In March 2010, jobs began to grow. There was another dip, but jobs have been created for 22 months now. Still, that growth is too modest to put a dent in the unemployment number.

Jobs are the issue likely to decide the race for the White House, and Governor Mitt Romney wasted no time attacking his incumbent opponent on the slow recovery.

Romney came to Nevada, a state with one of worst unemployment rates in the country -- 12.1 percent -- and blasted President Obama for Friday's job numbers.

"It's another hammer blow to the struggling middle-class families of America," Romney told a crowd at a rally.

The former Massachusetts governor laid out a broad five-point plan to fix the economy and help the middle class through energy independence, a balanced budget, by strengthening trade, education and small businesses.

"That will create more jobs and more take-home pay, and I know how to do that," Romney said.

As Romney spoke, down the road unemployed Nevadans lined up at the Professional Institute of Technology for help with resumes and interview skills.

Sixty-four-year-old Vietnam Vet Jim Hagen lost his casino job when tourism, like housing here, plummeted in 2007. He's applied for hundreds of jobs. So far -- nothing.

"It is frustrating," Hagen said.

As for the election, the veteran isn't thrilled about either candidate. Hagen said he is disillusioned with President Obama and uncertain about Gov. Romney.

"He just seems like a corporate person who was very successful running a corporation, but this is America," Hagan said. "I don't want to not vote, but it's hard to make up my mind which one I'm going to vote for."

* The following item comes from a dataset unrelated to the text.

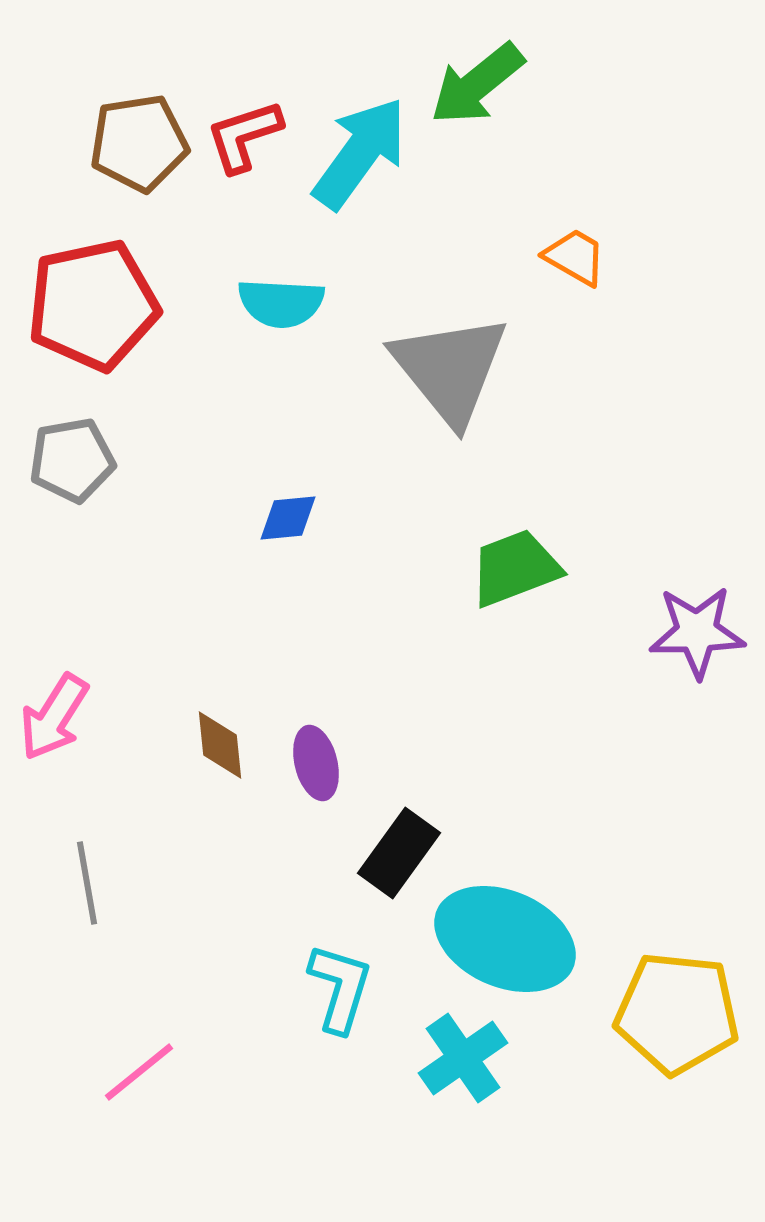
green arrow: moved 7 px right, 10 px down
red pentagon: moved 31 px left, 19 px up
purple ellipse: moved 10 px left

John Wright talks to CBS News in Las Vegas on August 3, 2012.
John Wright talks to CBS News in Las Vegas on August 3, 2012. CBS News

John Wright lost his job managing a call center one-and-a-half year ago. He favors Mr. Obama, but hates the tone in Washington.

"They don't come together to help people looking for employment," Wright said. "I'd want them to just reach across the aisle and shake hands and say 'look, America just needs some help. People have elected us to help and we need to just stop the bickering and go to work and help people out."

Romney brought his optimistic message to this depressed city where developments sit unfinished. Hagen, the unemployed Vietnam vet, told CBS News that it all sounds like so much campaign talk to him.